Findas as falas dos representantes religiosos, a superintendente Vânia fez uma fala sobre as características geofísicas da Serra, sua composição única e também sobre as inúmeras espécies da fauna e da flora local, além de mostrar exemplos de degradação que são comumente encontrados na Serra - em menos de três horas, segundo relatório, mais de NOVENTA quilos de resíduos não-degradáveis foram recolhidos da área. À sua fala, somaram-se à de Sinésio Scarabello Filho, Secretário de Planejamento e Meio Ambiente, Wagner Paiva, agente de fiscalização de posturas municipais, também da Secretaria de Planejamento e Meio Ambiente, Sílvia Lúcia Vieira Cabrera Merlo, Presidente do Conselho Municipal de Defesa do Meio Ambiente (Comdema), e Rogério Cabrera Merlo,  1º Secretário do Conselho de Gestão da Serra do Japi, que representaram as organizações engajadas em zelar pela conservação da Serra em conjunto com a prefeitura.
 
O público presente foi então dividido em grupos, nos quais deveria debater sobre como educar para conscientizar a população, de modo a preservar e conservar a Serra, o papel que a Prefeitura pode e deve exercer nesse âmbito, e quão adaptáveis são as práticas religiosas atualmente existentes, de modo a reduzir o impacto causado pelos atos litúrgicos externos.

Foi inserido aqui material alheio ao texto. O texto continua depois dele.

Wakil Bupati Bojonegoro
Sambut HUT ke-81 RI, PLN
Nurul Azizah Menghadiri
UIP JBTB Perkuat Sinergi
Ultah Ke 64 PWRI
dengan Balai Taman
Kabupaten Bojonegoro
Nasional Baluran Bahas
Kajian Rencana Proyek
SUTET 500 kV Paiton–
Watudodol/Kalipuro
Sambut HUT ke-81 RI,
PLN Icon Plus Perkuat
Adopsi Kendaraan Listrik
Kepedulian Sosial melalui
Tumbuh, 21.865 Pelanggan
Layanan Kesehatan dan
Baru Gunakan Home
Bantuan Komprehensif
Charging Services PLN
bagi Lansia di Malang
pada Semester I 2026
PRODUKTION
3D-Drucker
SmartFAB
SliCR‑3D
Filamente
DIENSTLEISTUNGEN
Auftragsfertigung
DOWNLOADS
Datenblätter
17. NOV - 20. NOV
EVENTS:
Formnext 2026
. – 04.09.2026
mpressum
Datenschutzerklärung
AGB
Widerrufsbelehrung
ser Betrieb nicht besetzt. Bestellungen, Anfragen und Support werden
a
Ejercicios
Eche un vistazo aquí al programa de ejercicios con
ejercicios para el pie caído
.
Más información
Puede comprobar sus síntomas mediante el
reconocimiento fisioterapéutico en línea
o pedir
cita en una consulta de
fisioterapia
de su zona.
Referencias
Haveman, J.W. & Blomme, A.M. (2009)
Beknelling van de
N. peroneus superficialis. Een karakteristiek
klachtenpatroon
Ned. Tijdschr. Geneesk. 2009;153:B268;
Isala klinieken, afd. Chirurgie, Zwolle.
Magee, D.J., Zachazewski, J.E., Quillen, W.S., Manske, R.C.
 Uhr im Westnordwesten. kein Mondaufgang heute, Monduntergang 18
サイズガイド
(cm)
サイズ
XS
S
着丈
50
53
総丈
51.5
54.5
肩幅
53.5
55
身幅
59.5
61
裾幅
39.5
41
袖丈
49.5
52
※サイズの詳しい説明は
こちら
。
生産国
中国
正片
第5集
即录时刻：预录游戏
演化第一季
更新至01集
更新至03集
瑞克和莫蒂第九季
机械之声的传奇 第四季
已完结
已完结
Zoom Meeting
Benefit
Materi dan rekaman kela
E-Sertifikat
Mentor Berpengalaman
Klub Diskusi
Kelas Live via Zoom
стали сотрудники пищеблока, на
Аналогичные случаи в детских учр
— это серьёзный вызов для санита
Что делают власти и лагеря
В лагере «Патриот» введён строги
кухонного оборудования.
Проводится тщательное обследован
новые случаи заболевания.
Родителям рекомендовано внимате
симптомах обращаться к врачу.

A necessidade de um espaço reservado para o culto foi consenso geral de todos os grupos no intuito de reduzir a incidência de atos danosos à Natureza, mas verificou-se que a maioria das lideranças religiosas presentes já orientam seus filhos a buscar alternativas mais sustentáveis para oferendas externas, sendo necessário, dessa maneira, buscar atingir àqueles que ainda não o fazem, por meio de campanhas de conscientização voltadas à preservação do meio ambiente como um todo, amparadas pela Prefeitura e todos os seus recursos. Levantou-se, também, a possibilidade de criação de oficinas voltadas a públicos específicos, organizadas pelas comunidades religiosas de modo a desmistificar os conceitos errôneos que o público comum possa ter em relação às religiões de Matriz Africana e promovendo uma maior aproximação com a população local. 
 
Ao final do evento, formou-se uma comissão para dar seguimento às sugestões relatadas pelos grupos e acompanhar o desenrolar das discussões que este primeiro encontro proporcionou ao Povo de Santo.